第5章 章
第 5 章
阿宋在我搬出她的屋子後倒是常來看我,我有什麽好看的啊...說實在的我挺怕和阿宋單獨相處的,她一來我就想起那塊碎掉的玉和她質疑的目光。
好在阿宋也察覺出了我的情緒,她很照顧我的不再提起那門子事,來也只帶些糕點,甜糯糯的倒是好吃。
“留下來吧,阿朝。”
“在考慮。”
我咬着桂花酥心不在焉的說着,我哪能留下來?我留下來四娘怎麽辦?
“阿朝,你擔心仇家找上來?”
“我仇家怕都以為我死了。”
師姐會這樣想的吧,至于江湖上的其他雜碎我壓根不想理會,誰敢碰我的命,我一換一也要宰了他。

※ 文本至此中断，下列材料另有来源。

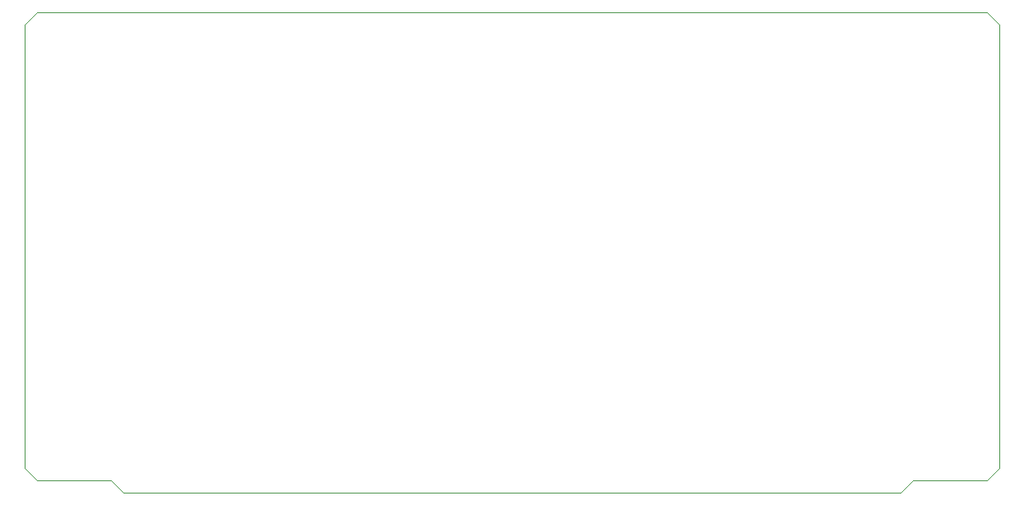
<source format=gbr>
G04 #@! TF.FileFunction,Profile,NP*
%FSLAX46Y46*%
G04 Gerber Fmt 4.6, Leading zero omitted, Abs format (unit mm)*
G04 Created by KiCad (PCBNEW 4.0.7) date 09/14/18 18:18:36*
%MOMM*%
%LPD*%
G01*
G04 APERTURE LIST*
%ADD10C,0.100000*%
G04 APERTURE END LIST*
D10*
X69850000Y-154940000D02*
X69850000Y-109220000D01*
X80010000Y-157480000D02*
X160020000Y-157480000D01*
X78740000Y-156210000D02*
X80010000Y-157480000D01*
X71120000Y-156210000D02*
X78740000Y-156210000D01*
X69850000Y-154940000D02*
X71120000Y-156210000D01*
X170180000Y-109220000D02*
X170180000Y-154940000D01*
X168910000Y-156210000D02*
X170180000Y-154940000D01*
X161290000Y-156210000D02*
X168910000Y-156210000D01*
X161290000Y-156210000D02*
X160020000Y-157480000D01*
X71120000Y-107950000D02*
X69850000Y-109220000D01*
X168910000Y-107950000D02*
X71120000Y-107950000D01*
X170180000Y-109220000D02*
X168910000Y-107950000D01*
M02*

</source>
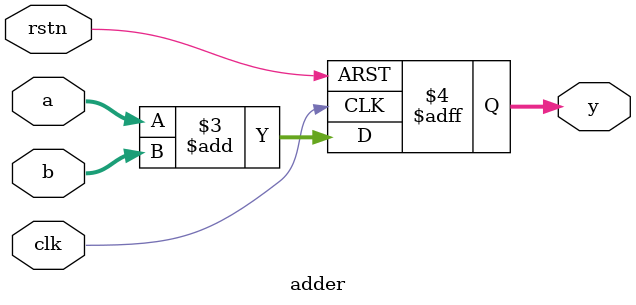
<source format=sv>
module adder(
    input               clk,
    input               rstn,
    input       [4:0]   a,
    input       [4:0]   b,
    output reg  [5:0]   y
);
    always @(posedge clk or negedge rstn) begin
        if(!rstn) begin
            y <= 0;
        end
        else begin
            y <= a + b;
        end
    end
endmodule
</source>
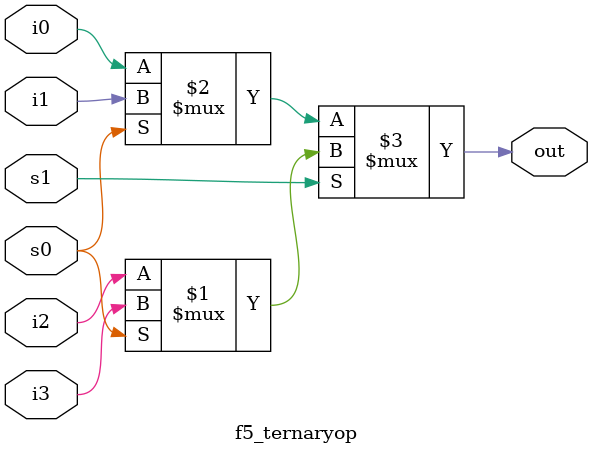
<source format=v>
module f5_ternaryop(out, i0, i1, i2, i3, s1, s0);
output out;
input i0, i1, i2, i3;
input s1, s0;
assign out = s1 ? (s0 ? i3 : i2) : (s0 ? i1 : i0);
endmodule
</source>
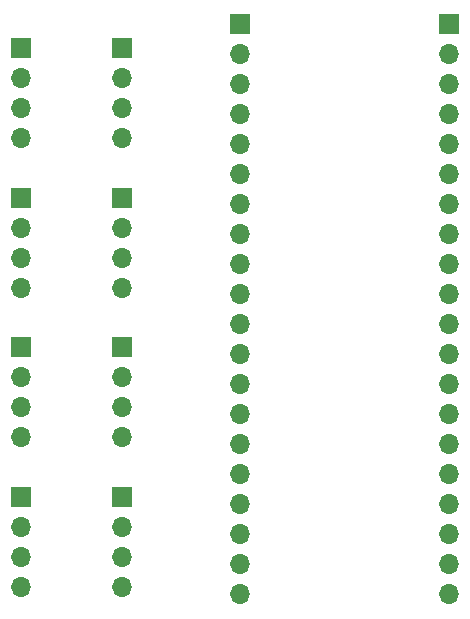
<source format=gbr>
%TF.GenerationSoftware,KiCad,Pcbnew,8.0.8*%
%TF.CreationDate,2025-03-26T17:58:07-04:00*%
%TF.ProjectId,GRIT_main_sub_PCB,47524954-5f6d-4616-996e-5f7375625f50,rev?*%
%TF.SameCoordinates,Original*%
%TF.FileFunction,Soldermask,Bot*%
%TF.FilePolarity,Negative*%
%FSLAX46Y46*%
G04 Gerber Fmt 4.6, Leading zero omitted, Abs format (unit mm)*
G04 Created by KiCad (PCBNEW 8.0.8) date 2025-03-26 17:58:07*
%MOMM*%
%LPD*%
G01*
G04 APERTURE LIST*
%ADD10R,1.700000X1.700000*%
%ADD11O,1.700000X1.700000*%
G04 APERTURE END LIST*
D10*
%TO.C,REF\u002A\u002A*%
X55835000Y-22860000D03*
D11*
X55835000Y-25400000D03*
X55835000Y-27940000D03*
X55835000Y-30480000D03*
X55835000Y-33020000D03*
X55835000Y-35560000D03*
X55835000Y-38100000D03*
X55835000Y-40640000D03*
X55835000Y-43180000D03*
X55835000Y-45720000D03*
X55835000Y-48260000D03*
X55835000Y-50800000D03*
X55835000Y-53340000D03*
X55835000Y-55880000D03*
X55835000Y-58420000D03*
X55835000Y-60960000D03*
X55835000Y-63500000D03*
X55835000Y-66040000D03*
X55835000Y-68580000D03*
X55835000Y-71120000D03*
%TD*%
D10*
%TO.C,REF\u002A\u002A*%
X38100000Y-22860000D03*
D11*
X38100000Y-25400000D03*
X38100000Y-27940000D03*
X38100000Y-30480000D03*
X38100000Y-33020000D03*
X38100000Y-35560000D03*
X38100000Y-38100000D03*
X38100000Y-40640000D03*
X38100000Y-43180000D03*
X38100000Y-45720000D03*
X38100000Y-48260000D03*
X38100000Y-50800000D03*
X38100000Y-53340000D03*
X38100000Y-55880000D03*
X38100000Y-58420000D03*
X38100000Y-60960000D03*
X38100000Y-63500000D03*
X38100000Y-66040000D03*
X38100000Y-68580000D03*
X38100000Y-71120000D03*
%TD*%
D10*
%TO.C,Vdd*%
X19600000Y-24860000D03*
D11*
X19600000Y-27400000D03*
X19600000Y-29940000D03*
X19600000Y-32480000D03*
%TD*%
D10*
%TO.C,Vdd*%
X19600000Y-62860000D03*
D11*
X19600000Y-65400000D03*
X19600000Y-67940000D03*
X19600000Y-70480000D03*
%TD*%
D10*
%TO.C,Vdd*%
X28100000Y-62860000D03*
D11*
X28100000Y-65400000D03*
X28100000Y-67940000D03*
X28100000Y-70480000D03*
%TD*%
D10*
%TO.C,Vdd*%
X19600000Y-37560000D03*
D11*
X19600000Y-40100000D03*
X19600000Y-42640000D03*
X19600000Y-45180000D03*
%TD*%
D10*
%TO.C,Vdd*%
X28100000Y-37560000D03*
D11*
X28100000Y-40100000D03*
X28100000Y-42640000D03*
X28100000Y-45180000D03*
%TD*%
D10*
%TO.C,Vdd*%
X28100000Y-24860000D03*
D11*
X28100000Y-27400000D03*
X28100000Y-29940000D03*
X28100000Y-32480000D03*
%TD*%
D10*
%TO.C,Vdd*%
X19600000Y-50160000D03*
D11*
X19600000Y-52700000D03*
X19600000Y-55240000D03*
X19600000Y-57780000D03*
%TD*%
D10*
%TO.C,Vdd*%
X28100000Y-50160000D03*
D11*
X28100000Y-52700000D03*
X28100000Y-55240000D03*
X28100000Y-57780000D03*
%TD*%
M02*

</source>
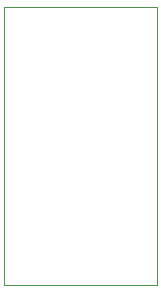
<source format=gbr>
%TF.GenerationSoftware,KiCad,Pcbnew,8.0.7*%
%TF.CreationDate,2024-12-17T11:32:19+05:30*%
%TF.ProjectId,SQR Wave Generator,53515220-5761-4766-9520-47656e657261,rev?*%
%TF.SameCoordinates,Original*%
%TF.FileFunction,Profile,NP*%
%FSLAX46Y46*%
G04 Gerber Fmt 4.6, Leading zero omitted, Abs format (unit mm)*
G04 Created by KiCad (PCBNEW 8.0.7) date 2024-12-17 11:32:19*
%MOMM*%
%LPD*%
G01*
G04 APERTURE LIST*
%TA.AperFunction,Profile*%
%ADD10C,0.050000*%
%TD*%
G04 APERTURE END LIST*
D10*
X223062800Y-63220600D02*
X210108800Y-63220600D01*
X210108800Y-39725600D01*
X223062800Y-39725600D01*
X223062800Y-63220600D01*
M02*

</source>
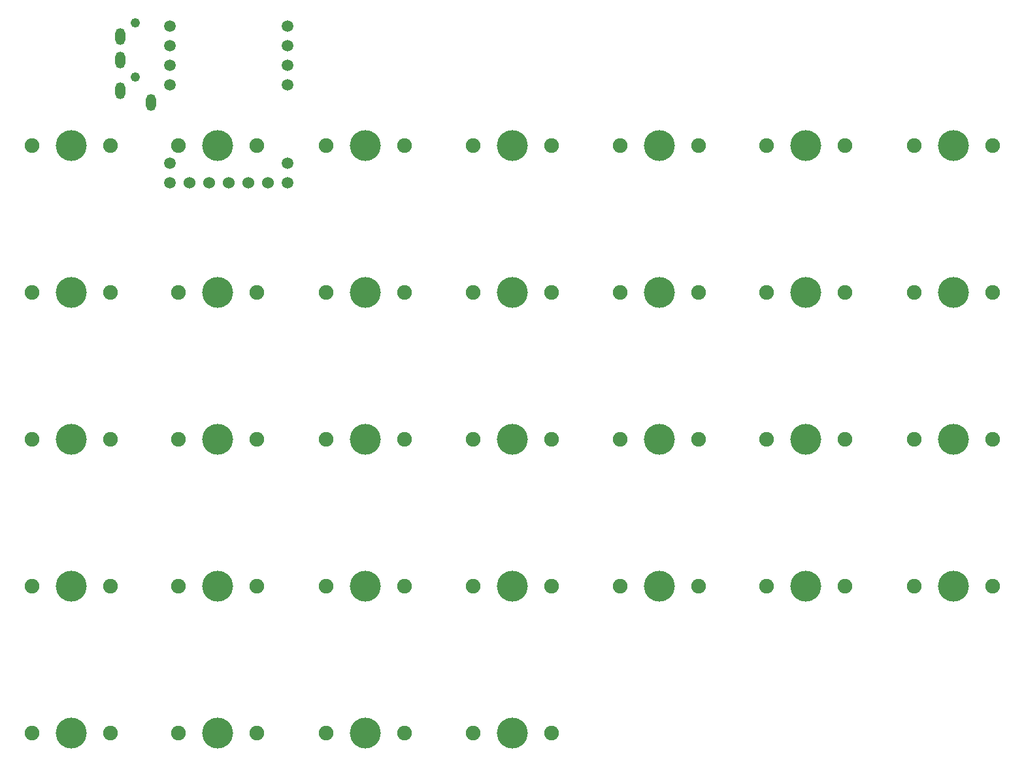
<source format=gbr>
%TF.GenerationSoftware,KiCad,Pcbnew,(7.0.0-0)*%
%TF.CreationDate,2023-04-02T12:17:20+09:00*%
%TF.ProjectId,11111_pcb,31313131-315f-4706-9362-2e6b69636164,rev?*%
%TF.SameCoordinates,Original*%
%TF.FileFunction,Soldermask,Top*%
%TF.FilePolarity,Negative*%
%FSLAX46Y46*%
G04 Gerber Fmt 4.6, Leading zero omitted, Abs format (unit mm)*
G04 Created by KiCad (PCBNEW (7.0.0-0)) date 2023-04-02 12:17:20*
%MOMM*%
%LPD*%
G01*
G04 APERTURE LIST*
G04 Aperture macros list*
%AMRoundRect*
0 Rectangle with rounded corners*
0 $1 Rounding radius*
0 $2 $3 $4 $5 $6 $7 $8 $9 X,Y pos of 4 corners*
0 Add a 4 corners polygon primitive as box body*
4,1,4,$2,$3,$4,$5,$6,$7,$8,$9,$2,$3,0*
0 Add four circle primitives for the rounded corners*
1,1,$1+$1,$2,$3*
1,1,$1+$1,$4,$5*
1,1,$1+$1,$6,$7*
1,1,$1+$1,$8,$9*
0 Add four rect primitives between the rounded corners*
20,1,$1+$1,$2,$3,$4,$5,0*
20,1,$1+$1,$4,$5,$6,$7,0*
20,1,$1+$1,$6,$7,$8,$9,0*
20,1,$1+$1,$8,$9,$2,$3,0*%
G04 Aperture macros list end*
%ADD10C,1.900000*%
%ADD11C,4.000000*%
%ADD12C,1.210000*%
%ADD13O,1.300000X2.200000*%
%ADD14RoundRect,0.756000X0.000000X-0.006000X0.000000X-0.006000X0.000000X0.006000X0.000000X0.006000X0*%
%ADD15RoundRect,0.756000X0.006000X0.000000X0.006000X0.000000X-0.006000X0.000000X-0.006000X0.000000X0*%
%ADD16RoundRect,0.756000X0.000000X0.006000X0.000000X0.006000X0.000000X-0.006000X0.000000X-0.006000X0*%
G04 APERTURE END LIST*
D10*
%TO.C,SW13*%
X287835987Y-38062000D03*
D11*
X292915987Y-38062000D03*
D10*
X297995987Y-38062000D03*
%TD*%
%TO.C,SW8*%
X192635987Y-38062000D03*
D11*
X197715987Y-38062000D03*
D10*
X202795987Y-38062000D03*
%TD*%
%TO.C,SW54*%
X268835987Y-95212000D03*
D11*
X273915987Y-95212000D03*
D10*
X278995987Y-95212000D03*
%TD*%
%TO.C,SW61*%
X192635987Y-114262000D03*
D11*
X197715987Y-114262000D03*
D10*
X202795987Y-114262000D03*
%TD*%
%TO.C,SW26*%
X268835987Y-57112000D03*
D11*
X273915987Y-57112000D03*
D10*
X278995987Y-57112000D03*
%TD*%
%TO.C,SW22*%
X192635987Y-57112000D03*
D11*
X197715987Y-57112000D03*
D10*
X202795987Y-57112000D03*
%TD*%
%TO.C,SW62*%
X211635987Y-114262000D03*
D11*
X216715987Y-114262000D03*
D10*
X221795987Y-114262000D03*
%TD*%
%TO.C,SW23*%
X211635987Y-57112000D03*
D11*
X216715987Y-57112000D03*
D10*
X221795987Y-57112000D03*
%TD*%
%TO.C,SW12*%
X268835987Y-38062000D03*
D11*
X273915987Y-38062000D03*
D10*
X278995987Y-38062000D03*
%TD*%
%TO.C,SW40*%
X268835987Y-76162000D03*
D11*
X273915987Y-76162000D03*
D10*
X278995987Y-76162000D03*
%TD*%
%TO.C,SW53*%
X249835987Y-95212000D03*
D11*
X254915987Y-95212000D03*
D10*
X259995987Y-95212000D03*
%TD*%
%TO.C,SW28*%
X306935987Y-57112000D03*
D11*
X312015987Y-57112000D03*
D10*
X317095987Y-57112000D03*
%TD*%
%TO.C,SW51*%
X211635987Y-95212000D03*
D11*
X216715987Y-95212000D03*
D10*
X221795987Y-95212000D03*
%TD*%
%TO.C,SW37*%
X211635987Y-76162000D03*
D11*
X216715987Y-76162000D03*
D10*
X221795987Y-76162000D03*
%TD*%
%TO.C,SW56*%
X306935987Y-95212000D03*
D11*
X312015987Y-95212000D03*
D10*
X317095987Y-95212000D03*
%TD*%
%TO.C,SW9*%
X211635987Y-38062000D03*
D11*
X216715987Y-38062000D03*
D10*
X221795987Y-38062000D03*
%TD*%
%TO.C,SW27*%
X287835987Y-57112000D03*
D11*
X292915987Y-57112000D03*
D10*
X297995987Y-57112000D03*
%TD*%
%TO.C,SW14*%
X306935987Y-38062000D03*
D11*
X312015987Y-38062000D03*
D10*
X317095987Y-38062000D03*
%TD*%
%TO.C,SW50*%
X192635987Y-95212000D03*
D11*
X197715987Y-95212000D03*
D10*
X202795987Y-95212000D03*
%TD*%
%TO.C,SW38*%
X230735987Y-76162000D03*
D11*
X235815987Y-76162000D03*
D10*
X240895987Y-76162000D03*
%TD*%
%TO.C,SW11*%
X249835987Y-38062000D03*
D11*
X254915987Y-38062000D03*
D10*
X259995987Y-38062000D03*
%TD*%
%TO.C,SW52*%
X230735987Y-95212000D03*
D11*
X235815987Y-95212000D03*
D10*
X240895987Y-95212000D03*
%TD*%
%TO.C,SW39*%
X249835987Y-76162000D03*
D11*
X254915987Y-76162000D03*
D10*
X259995987Y-76162000D03*
%TD*%
%TO.C,SW55*%
X287835987Y-95212000D03*
D11*
X292915987Y-95212000D03*
D10*
X297995987Y-95212000D03*
%TD*%
%TO.C,SW24*%
X230735987Y-57112000D03*
D11*
X235815987Y-57112000D03*
D10*
X240895987Y-57112000D03*
%TD*%
%TO.C,SW25*%
X249835987Y-57112000D03*
D11*
X254915987Y-57112000D03*
D10*
X259995987Y-57112000D03*
%TD*%
D12*
%TO.C,J2*%
X206068800Y-22120000D03*
X206068800Y-29120000D03*
D13*
X208068799Y-32419999D03*
X204068799Y-23919999D03*
X204068799Y-26919999D03*
X204068799Y-30919999D03*
%TD*%
D10*
%TO.C,SW10*%
X230735987Y-38062000D03*
D11*
X235815987Y-38062000D03*
D10*
X240895987Y-38062000D03*
%TD*%
%TO.C,SW64*%
X249835987Y-114262000D03*
D11*
X254915987Y-114262000D03*
D10*
X259995987Y-114262000D03*
%TD*%
%TO.C,SW41*%
X287835987Y-76162000D03*
D11*
X292915987Y-76162000D03*
D10*
X297995987Y-76162000D03*
%TD*%
%TO.C,SW42*%
X306935987Y-76162000D03*
D11*
X312015987Y-76162000D03*
D10*
X317095987Y-76162000D03*
%TD*%
%TO.C,SW36*%
X192635987Y-76162000D03*
D11*
X197715987Y-76162000D03*
D10*
X202795987Y-76162000D03*
%TD*%
%TO.C,SW63*%
X230735987Y-114262000D03*
D11*
X235815987Y-114262000D03*
D10*
X240895987Y-114262000D03*
%TD*%
D14*
%TO.C,A2*%
X210560000Y-22555200D03*
X210560000Y-25095200D03*
X210560000Y-27635200D03*
X210560000Y-30175200D03*
X210560000Y-40335200D03*
X210560000Y-42875200D03*
D15*
X213106000Y-42881200D03*
X215646000Y-42881200D03*
X218186000Y-42881200D03*
X220726000Y-42881200D03*
X223266000Y-42881200D03*
D16*
X225812000Y-42875200D03*
X225812000Y-40335200D03*
X225812000Y-30175200D03*
X225812000Y-27635200D03*
X225812000Y-22555200D03*
X225812000Y-25095200D03*
%TD*%
M02*

</source>
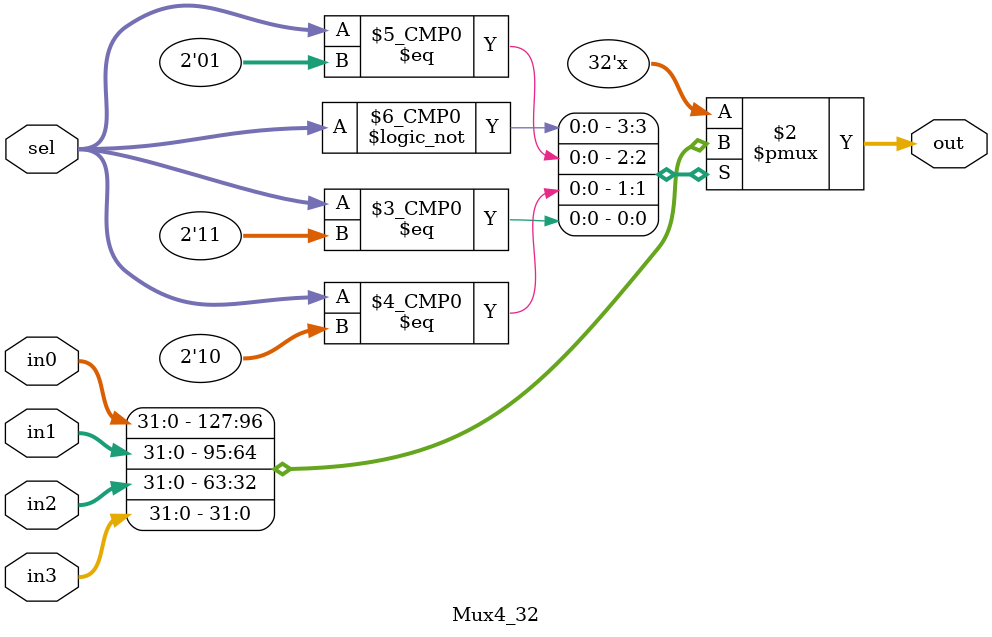
<source format=v>
module Mux2_32(
  input         sel,
  output [31:0] out,
  input  [31:0] in0,    // chosen when sel == 0
  input  [31:0] in1     // chosen when sel == 1
  );
  
  assign out = sel ? in1 : in0;
endmodule


module Mux4_32(
  input      [1:0]  sel,
  output reg [31:0] out,
  input      [31:0] in0,    // chosen when sel == 0
  input      [31:0] in1,    // chosen when sel == 1
  input      [31:0] in2,    // chosen when sel == 2
  input      [31:0] in3     // chosen when sel == 3
  );
     
  always @(*)
      begin 
        case(sel)
          2'b00:   out = in0;
          2'b01:   out = in1;
          2'b10:   out = in2;  
          2'b11:   out = in3;  
          default: out = in0;
        endcase
      end 
endmodule

/*
module Mux4_3(
  input      [1:0]  sel,
  output reg [2:0] out,
  input      [2:0] in0,    // chosen when sel == 0
  input      [2:0] in1,    // chosen when sel == 1
  input      [2:0] in2,    // chosen when sel == 2
  input      [2:0] in3     // chosen when sel == 3
  );
     
  always @(*)
      begin 
        case(sel)
          2'b00:   out = in0;
          2'b01:   out = in1;
          2'b10:   out = in2;  
          2'b11:   out = in3;  
          default: out = in0;
        endcase
      end 
endmodule
*/
</source>
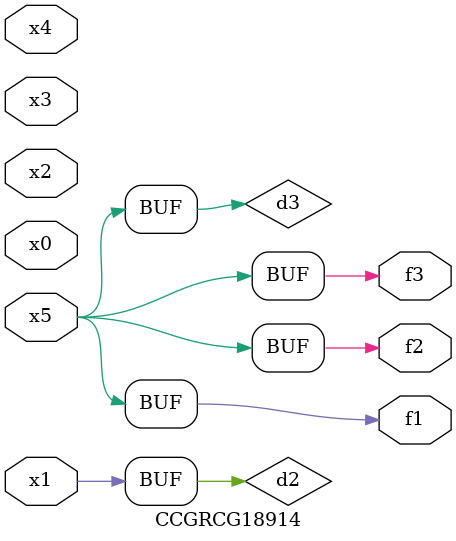
<source format=v>
module CCGRCG18914(
	input x0, x1, x2, x3, x4, x5,
	output f1, f2, f3
);

	wire d1, d2, d3;

	not (d1, x5);
	or (d2, x1);
	xnor (d3, d1);
	assign f1 = d3;
	assign f2 = d3;
	assign f3 = d3;
endmodule

</source>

“阿朝,那你為何不留在這呢?漳州不好嗎,四娘也在這,阿瑤也能陪着你... 我也在這裏。”
“我這不是說考慮考慮嗎,阿宋你這桂花酥做的好吃。”
我胡亂扯開話題,阿宋今日穿着綠色綢子制成的錦衣,與周圍明媚的春景很是相符。可惜,我不适合活着春日裏,我身上背負的血怕是能将一件綢子染紅了。
春天也會厭惡我這樣的存在吧。
“你快去忙你的啦阿宋,四娘待會兒要跟我搶人了。”
我說着搪塞的話,忍者良心的不安,生怕阿宋會生氣。可我又不是傻子,我自是察覺到阿宋對我的照顧,也清楚四娘不會無緣無故對我說那一席話。我能如何?我不能禍害救我的善人。
阿宋忽的伸出手為我理了理耳旁的碎發,我忙着向後躲去,她還是一副平靜的模樣。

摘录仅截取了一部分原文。